Too often, when you ask a compensation professional about the competitive strategy for their organization's base pay program, the response you get is something along the lines of "we follow a lead/lag strategy."
#Fail. And I'll tell you why.
First a little background. For those who don't eat, drink and breathe compensation daily, lead/lag is one (perhaps the most common) of three choices for competitively positioning a salary structure.
In a lead approach, the data underlying your salary structure is aged to a point ahead of its effective date, typically a full year out, so that the structure effectively leads the market for the entire year.
In a lag approach, the data underlying your salary structure is aged to the date it is effective, so it will effectively lag the market for the year.

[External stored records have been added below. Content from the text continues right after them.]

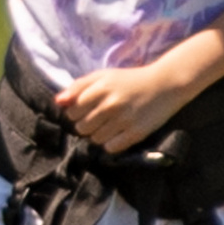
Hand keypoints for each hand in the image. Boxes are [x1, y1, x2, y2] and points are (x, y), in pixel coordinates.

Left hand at [55, 63, 189, 155]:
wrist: (165, 84)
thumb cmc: (129, 80)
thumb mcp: (103, 76)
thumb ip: (78, 87)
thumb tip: (58, 102)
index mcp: (101, 88)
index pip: (73, 112)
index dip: (77, 113)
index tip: (87, 110)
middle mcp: (111, 104)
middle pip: (82, 127)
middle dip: (87, 124)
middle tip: (100, 118)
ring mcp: (125, 119)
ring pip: (95, 139)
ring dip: (99, 135)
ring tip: (110, 125)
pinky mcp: (137, 133)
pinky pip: (111, 148)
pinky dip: (112, 143)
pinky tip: (119, 133)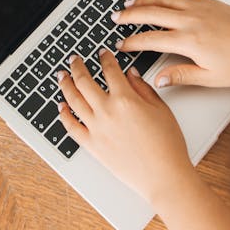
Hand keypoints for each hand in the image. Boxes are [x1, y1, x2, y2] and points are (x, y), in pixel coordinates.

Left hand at [57, 51, 193, 204]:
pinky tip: (61, 107)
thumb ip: (143, 88)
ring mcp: (96, 129)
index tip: (102, 53)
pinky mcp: (92, 146)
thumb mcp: (161, 109)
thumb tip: (131, 74)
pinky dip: (64, 115)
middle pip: (84, 81)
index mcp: (125, 99)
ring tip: (62, 76)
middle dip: (77, 66)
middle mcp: (107, 112)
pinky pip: (71, 127)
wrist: (163, 176)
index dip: (105, 58)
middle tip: (74, 60)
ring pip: (73, 100)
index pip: (110, 70)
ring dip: (65, 85)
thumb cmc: (167, 145)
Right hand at [112, 0, 229, 88]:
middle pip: (151, 13)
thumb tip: (159, 79)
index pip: (151, 39)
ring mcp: (199, 8)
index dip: (132, 42)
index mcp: (188, 41)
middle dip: (130, 15)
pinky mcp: (208, 2)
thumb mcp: (211, 78)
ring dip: (144, 0)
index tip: (121, 44)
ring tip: (130, 3)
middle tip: (116, 17)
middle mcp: (191, 20)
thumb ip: (181, 76)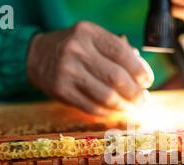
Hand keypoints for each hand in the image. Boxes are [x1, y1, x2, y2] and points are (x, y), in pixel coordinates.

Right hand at [27, 22, 153, 115]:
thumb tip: (143, 77)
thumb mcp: (93, 39)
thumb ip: (118, 52)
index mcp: (89, 33)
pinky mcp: (61, 91)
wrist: (37, 55)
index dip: (140, 71)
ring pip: (106, 96)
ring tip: (132, 108)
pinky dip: (108, 112)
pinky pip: (92, 107)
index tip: (147, 81)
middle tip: (143, 100)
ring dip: (124, 106)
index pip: (123, 54)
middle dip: (135, 93)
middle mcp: (77, 50)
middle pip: (117, 78)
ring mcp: (67, 72)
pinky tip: (115, 111)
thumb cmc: (74, 48)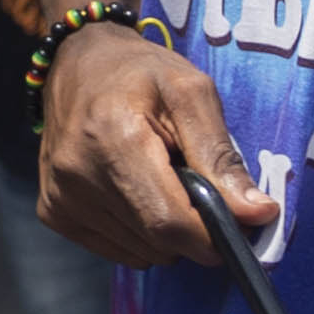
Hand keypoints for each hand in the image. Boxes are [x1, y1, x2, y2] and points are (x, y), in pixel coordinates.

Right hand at [36, 23, 263, 270]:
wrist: (77, 62)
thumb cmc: (140, 72)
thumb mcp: (192, 93)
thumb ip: (222, 156)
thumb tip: (259, 214)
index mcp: (113, 137)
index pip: (168, 221)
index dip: (211, 236)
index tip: (237, 226)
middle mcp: (77, 174)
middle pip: (157, 241)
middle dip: (193, 230)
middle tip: (199, 189)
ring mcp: (61, 197)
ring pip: (140, 252)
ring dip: (165, 231)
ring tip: (161, 181)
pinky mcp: (54, 212)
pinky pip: (118, 250)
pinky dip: (140, 233)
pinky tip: (135, 191)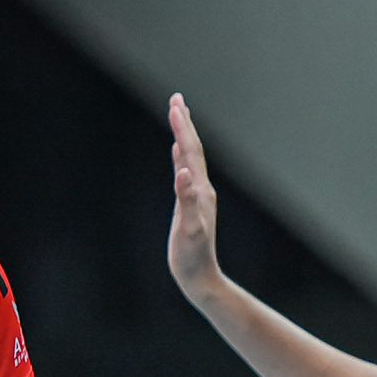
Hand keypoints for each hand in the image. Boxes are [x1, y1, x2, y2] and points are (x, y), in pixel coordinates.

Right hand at [166, 93, 224, 302]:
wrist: (200, 277)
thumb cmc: (192, 256)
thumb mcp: (188, 229)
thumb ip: (186, 199)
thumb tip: (182, 172)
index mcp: (199, 190)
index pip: (190, 151)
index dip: (182, 127)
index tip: (175, 104)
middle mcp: (200, 188)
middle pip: (193, 149)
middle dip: (184, 123)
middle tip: (175, 99)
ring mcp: (196, 195)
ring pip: (190, 158)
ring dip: (183, 135)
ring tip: (177, 116)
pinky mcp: (190, 204)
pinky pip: (184, 173)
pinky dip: (180, 156)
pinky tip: (176, 151)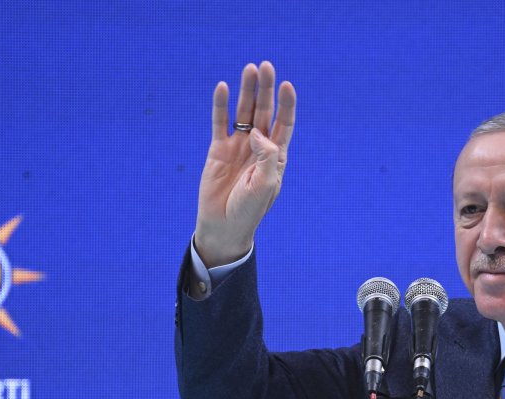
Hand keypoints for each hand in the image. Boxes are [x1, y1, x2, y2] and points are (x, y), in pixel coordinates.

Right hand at [194, 61, 296, 267]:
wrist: (224, 225)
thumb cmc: (249, 209)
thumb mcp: (265, 184)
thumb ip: (267, 156)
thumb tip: (256, 132)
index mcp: (276, 156)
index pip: (284, 123)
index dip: (286, 104)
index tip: (286, 85)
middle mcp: (258, 147)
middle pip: (264, 111)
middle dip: (265, 89)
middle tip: (265, 66)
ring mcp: (238, 146)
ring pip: (243, 112)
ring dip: (246, 91)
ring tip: (249, 69)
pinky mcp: (218, 149)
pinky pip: (220, 122)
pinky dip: (221, 105)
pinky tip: (222, 87)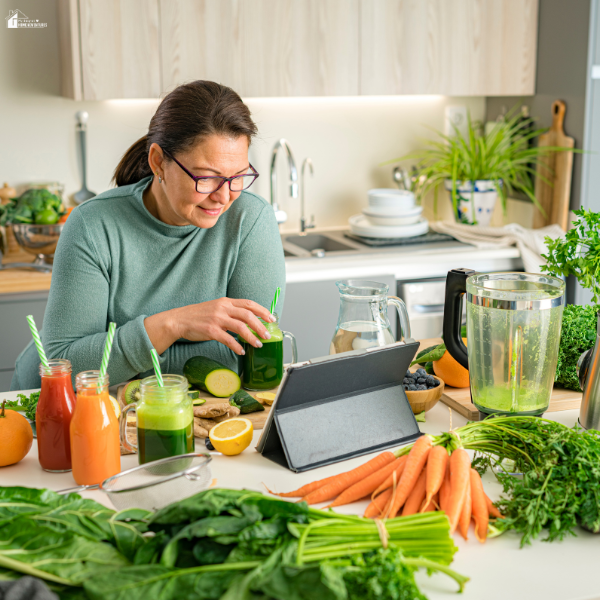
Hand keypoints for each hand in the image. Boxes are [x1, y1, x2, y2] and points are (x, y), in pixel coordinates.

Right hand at [145, 297, 275, 354]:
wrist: (179, 320)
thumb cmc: (199, 316)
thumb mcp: (216, 308)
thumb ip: (231, 311)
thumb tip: (248, 320)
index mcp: (226, 301)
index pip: (249, 304)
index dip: (263, 311)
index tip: (272, 318)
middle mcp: (223, 308)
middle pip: (248, 315)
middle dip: (261, 326)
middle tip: (267, 335)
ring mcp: (217, 319)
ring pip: (241, 327)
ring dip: (252, 337)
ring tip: (258, 344)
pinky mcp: (211, 330)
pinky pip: (228, 339)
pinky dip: (236, 346)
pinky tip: (241, 351)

In a lead/lag approach, the data underlying your salary structure is aged to a date halfway through the plan year, so that the structure effectively leads the market for the first 6 months and lags it for the second 6.

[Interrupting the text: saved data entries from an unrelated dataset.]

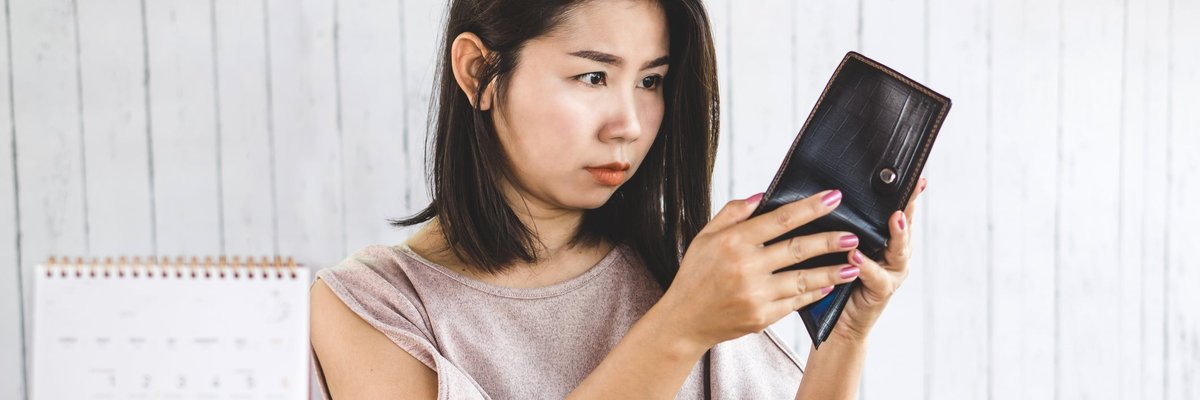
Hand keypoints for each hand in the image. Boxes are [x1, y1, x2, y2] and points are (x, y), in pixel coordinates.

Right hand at [657, 189, 863, 350]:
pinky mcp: (762, 316)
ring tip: (852, 265)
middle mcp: (746, 267)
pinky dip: (814, 293)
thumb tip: (761, 196)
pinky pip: (795, 302)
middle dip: (830, 241)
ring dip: (831, 272)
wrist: (685, 320)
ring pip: (803, 279)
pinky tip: (828, 286)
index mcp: (733, 242)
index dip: (810, 207)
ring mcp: (755, 294)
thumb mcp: (704, 236)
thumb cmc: (695, 275)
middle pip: (798, 249)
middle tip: (852, 236)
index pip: (780, 219)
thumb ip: (731, 213)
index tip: (834, 198)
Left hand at [831, 178, 927, 341]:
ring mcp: (891, 273)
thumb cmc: (835, 277)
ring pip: (899, 249)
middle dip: (910, 206)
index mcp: (885, 240)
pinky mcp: (881, 291)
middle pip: (905, 225)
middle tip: (914, 187)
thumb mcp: (838, 247)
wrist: (837, 322)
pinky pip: (876, 276)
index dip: (908, 193)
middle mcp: (894, 254)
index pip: (898, 211)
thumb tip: (826, 193)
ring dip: (898, 233)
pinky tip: (856, 255)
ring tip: (895, 217)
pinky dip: (866, 265)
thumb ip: (842, 226)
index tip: (916, 174)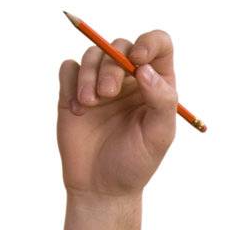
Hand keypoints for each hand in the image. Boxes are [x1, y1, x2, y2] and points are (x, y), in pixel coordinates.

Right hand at [56, 29, 179, 199]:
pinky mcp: (73, 91)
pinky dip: (71, 82)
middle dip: (111, 66)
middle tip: (107, 95)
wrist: (100, 186)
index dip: (149, 43)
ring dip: (89, 75)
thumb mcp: (159, 135)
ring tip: (90, 104)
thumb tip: (145, 69)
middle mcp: (129, 78)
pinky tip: (77, 110)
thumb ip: (162, 100)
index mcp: (156, 84)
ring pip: (92, 54)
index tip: (137, 60)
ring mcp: (100, 83)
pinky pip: (68, 68)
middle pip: (120, 46)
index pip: (159, 45)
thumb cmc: (136, 162)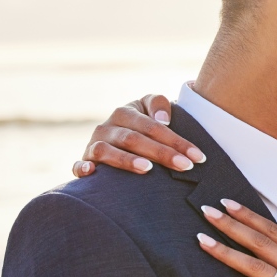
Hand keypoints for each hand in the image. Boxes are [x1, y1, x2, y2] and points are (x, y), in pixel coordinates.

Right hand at [72, 94, 205, 177]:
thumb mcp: (151, 110)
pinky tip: (92, 172)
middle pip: (134, 138)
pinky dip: (82, 168)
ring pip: (107, 150)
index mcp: (126, 113)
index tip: (198, 157)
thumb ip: (159, 104)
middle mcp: (108, 126)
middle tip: (185, 166)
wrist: (117, 138)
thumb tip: (163, 120)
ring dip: (126, 160)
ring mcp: (94, 144)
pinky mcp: (85, 161)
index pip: (153, 125)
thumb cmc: (143, 127)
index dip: (177, 140)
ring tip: (147, 169)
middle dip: (162, 153)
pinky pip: (78, 165)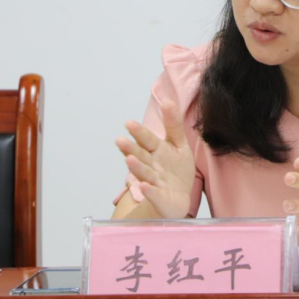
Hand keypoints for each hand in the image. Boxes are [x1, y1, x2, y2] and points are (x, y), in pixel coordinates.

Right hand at [115, 100, 194, 218]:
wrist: (178, 197)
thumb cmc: (176, 169)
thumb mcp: (179, 144)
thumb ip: (173, 124)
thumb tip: (168, 100)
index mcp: (156, 150)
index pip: (147, 140)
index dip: (139, 132)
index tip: (129, 123)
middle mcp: (151, 165)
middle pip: (140, 155)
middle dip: (130, 149)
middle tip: (119, 141)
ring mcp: (154, 182)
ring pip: (144, 173)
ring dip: (136, 167)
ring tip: (129, 160)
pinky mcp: (159, 198)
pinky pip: (154, 194)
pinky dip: (148, 191)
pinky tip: (143, 187)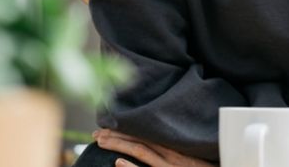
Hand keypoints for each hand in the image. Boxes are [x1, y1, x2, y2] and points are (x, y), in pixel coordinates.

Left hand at [92, 129, 214, 166]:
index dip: (125, 128)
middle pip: (139, 139)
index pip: (146, 132)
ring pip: (141, 151)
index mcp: (176, 145)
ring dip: (118, 144)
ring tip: (101, 142)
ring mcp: (171, 166)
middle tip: (96, 133)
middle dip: (115, 135)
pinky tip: (118, 163)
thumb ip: (176, 149)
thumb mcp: (192, 156)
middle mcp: (172, 153)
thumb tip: (156, 144)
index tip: (107, 125)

I'm not saying you shouldn't be thoughtful and purposeful in setting your structure relative to the market timing-wise. Of course you should. I am saying - however - that we sometimes focus too much energy and attention on this question, and not enough on more important ones.
The question of leading or lagging structures, to a great extent, is a remnant of a different era. The decision about where, along the annual time continuum, to position your salary structure came into prominence back in the 1970's and early 1980's when salary movement and increase budgets were clipping along at 9% to 10% a year. In those circumstances, the impact of choosing between a lead, lead/lag or lead strategy was significant. Today, with salary movement relatively stagnant in the face of 2.5% to 3% salary increase budgets, this is a much less meaningful distinction. And in an age when "competing for and retaining critical talent" in the face of "low to no salary increase budgets" have been noted as our most critical reward issues (according to the results of a new WorldatWork poll as of this morning) and the bar is being raised for smart data and analytics, this is not strategic thinking.
Instead of debating whether to lead, lead/lag or lag, we ought to be examing and answering questions like:
- Should the competitive pay target (e.g., "market median") on which your salary structure(s) is/are built be the same for all employee groups or should you be pursuing a more aggressive market position (e.g., "75th percentile" or higher) for groups whose skills are considered more critical to the success of the business? What would this look like and which salary management tools would support it?
- Do you have a sufficient grasp of the labor pool for your most critical talent and how it may differ from that for other employees? Do your benchmarking efforts need to be more differentiated, targeting different industries, organization types/sizes and geographies (perhaps even different survey resources) for different employee groups?
- If your organization is in an aggressive growth or expansion mode, are you or will you be facing the need to obtain talent in a manner out of step with today's labor market and competitive positioning choices, but is necessary to fill gaps that are critical to the next leap forward? Can your program and structure design be adjusted to accomodate this or must these be treated as exceptions?
Harvard Business School professor Michael Porter, considered by many to be the father of the modern field of strategy, famously said that strategy is about being different. It is about choices and trade-offs. Have you thought deeply (strategically!) about the choices and trade-offs that must be made with your available compensation spend - or are you still trapped in yesterday's lead/lag paradigm?
Ann Bares is the Founder and Editor of the Compensation Café, Author of Compensation Force and Managing Partner of Altura Consulting Group LLC, where she provides compensation consulting to a range of client organizations. Ann serves as President Elect of the Twin Cities Compensation Network (the most awesome local reward network on the planet) and is a member of the Advisory Board of the Compensation & Benefits Review, the leading journal for those who design, implement, evaluate and communicate total rewards. She earned her M.B.A. at Northwestern University’s Kellogg School, is a foodie and bookhound in her spare time (just finishing Dave Eggers "The Circle"). Follow her on Twitter at @annbares.
Creative Commons image by ekkiPics
Anne, you are spot on for the world most of us live in, especially when it comes to differentiating for key talent. I would only add that in some parts of the world a 10% or so annual labor cost movement may still be prominent enough that deciding to be lead/lead for example may also still be worthwhile.
Posted by: Jim Harvey | 12/07/2013 at 10:35 AM
Ann, I cannot applaud this post enough. Thank you.
Posted by: Ben | 12/07/2013 at 08:39 PM
Jim:
Excellent point - thanks for calling attention to it here. Obviously, the more significant the annual labor cost movement, the more consequential the question to lead, lead/lag or lag.
Ben:
Thanks for your comment and for finding the post valuable. Much appreciated.
All:
To clarify, I am not advocating that we discontinue the practice of framing our data aging and structure setting via the lead, lead/lag and/or lag paradigm. This is a necessary and important component of salary program design and management. My point is simply that we (especially those in the land of tiny salary budgets) spend too much time on this decision and not enough on the more strategic questions that should be guiding our base salary investments.